When Delhi stood up for Jessica
For the first time the nation witnessed the middle-class involve themselves in the process of getting justice for an individual, reports Harish V Nair.india Updated: Dec 19, 2006 02:01 IST
Jessica was shot point-blank in the presence of at least one hundred guests at the Tamarind Court party. Yet the killer walked scot-free 10 months ago.
The reason is not far to seek. When the case reached the court there were “no witnesses” to the incident. Almost all of them had been coerced and threatened not to divulge what they had seen and evidence was tampered with.
The acquittal shook the public conscience to the core. It brought into sharp focus a number of issues ailing our legal system and people realized how easy it is for the rich and powerful to get away with anything. Key accused Manu Sharma and accomplice Vikas Yadav were sons of powerful politicians who had influenced the police investigations and the trial.
The outpour of outrage was spontaneous. For the first time the nation witnessed the middle-class involve themselves in the process of getting justice for an individual. Thousands e-mailed and sms-ed their protest on petitions to every office of consequence, including the Chief Minister, Prime Minister and the President and others seeking remedies for the miscarriage of justice. There were demonstrations and candle light vigils.
"The Jessica verdict was an eye-opener and the public outrage only shows that the Indian public will no longer remain silent spectators to police sluggishness and shoddy trial. Everything is going to be under the public scanner,” Justice VS Mallimath, famous for his recommendations on reforming criminal justice system, told the Hindustan Times.
A poll conducted by the Hindustan Times immediately after the acquittals showed that on a scale of 1 to 10, the public's faith in law enforcement in India was about 2.7. The police was initially hesitant to challenge the acquittals. But eventually bowed to the public pressure and filed an appeal in the Delhi High Court.

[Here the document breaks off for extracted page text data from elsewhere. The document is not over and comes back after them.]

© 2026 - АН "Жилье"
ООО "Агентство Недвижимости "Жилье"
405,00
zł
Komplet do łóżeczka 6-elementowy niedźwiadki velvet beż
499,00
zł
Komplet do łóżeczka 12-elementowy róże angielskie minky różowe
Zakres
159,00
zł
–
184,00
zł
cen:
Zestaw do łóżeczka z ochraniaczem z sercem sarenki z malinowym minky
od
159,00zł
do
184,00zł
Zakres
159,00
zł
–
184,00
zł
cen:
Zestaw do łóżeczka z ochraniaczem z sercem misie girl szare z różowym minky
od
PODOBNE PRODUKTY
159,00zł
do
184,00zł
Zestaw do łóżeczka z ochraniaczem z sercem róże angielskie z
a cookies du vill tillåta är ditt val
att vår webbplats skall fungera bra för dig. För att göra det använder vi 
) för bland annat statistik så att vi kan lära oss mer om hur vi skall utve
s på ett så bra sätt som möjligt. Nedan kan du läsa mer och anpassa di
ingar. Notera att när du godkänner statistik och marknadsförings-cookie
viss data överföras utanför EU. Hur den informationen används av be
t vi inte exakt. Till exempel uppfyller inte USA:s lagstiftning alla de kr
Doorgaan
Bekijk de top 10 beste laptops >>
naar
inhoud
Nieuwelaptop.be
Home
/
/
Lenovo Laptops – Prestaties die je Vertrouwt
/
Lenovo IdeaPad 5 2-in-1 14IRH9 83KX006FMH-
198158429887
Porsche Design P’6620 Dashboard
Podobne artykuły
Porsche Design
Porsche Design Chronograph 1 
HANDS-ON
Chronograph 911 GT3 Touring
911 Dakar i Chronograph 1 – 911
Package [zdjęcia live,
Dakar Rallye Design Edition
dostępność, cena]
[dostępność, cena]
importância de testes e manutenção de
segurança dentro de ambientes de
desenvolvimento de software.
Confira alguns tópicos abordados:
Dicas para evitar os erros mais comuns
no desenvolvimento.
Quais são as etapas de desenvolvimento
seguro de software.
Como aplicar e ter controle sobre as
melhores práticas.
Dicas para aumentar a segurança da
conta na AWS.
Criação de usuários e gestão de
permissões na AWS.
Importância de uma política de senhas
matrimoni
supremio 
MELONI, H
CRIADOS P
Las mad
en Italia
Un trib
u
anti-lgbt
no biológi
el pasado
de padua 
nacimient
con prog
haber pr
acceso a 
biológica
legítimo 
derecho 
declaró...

The wave of outrage had its effect on the trial of other pending high-profile cases. After a similar campaign for justice, the CBI brought the appeal in the Priyadarshini Mattoo murder case out of a six-year cold storage. The High Court fast-tracked the hearing and sentenced lawyer Santosh Kumar Singh to death. Bharti Yadav, a key witness in the Nitish Katara murder case, had been evading the court for two years. She finally flew down from UK and testified after a public outcry.
Relatives of the victims of the Uphaar fire tragedy also made used of the charged atmosphere. Acting on their petition, the High Court ordered a fresh probe into tampering of evidence by the trial court staff. “It seems the new criminal justice rules are being authored by Jessica Lall posthumously”, this remark by Vikas Yadav’s lawyer sums up the existing mood.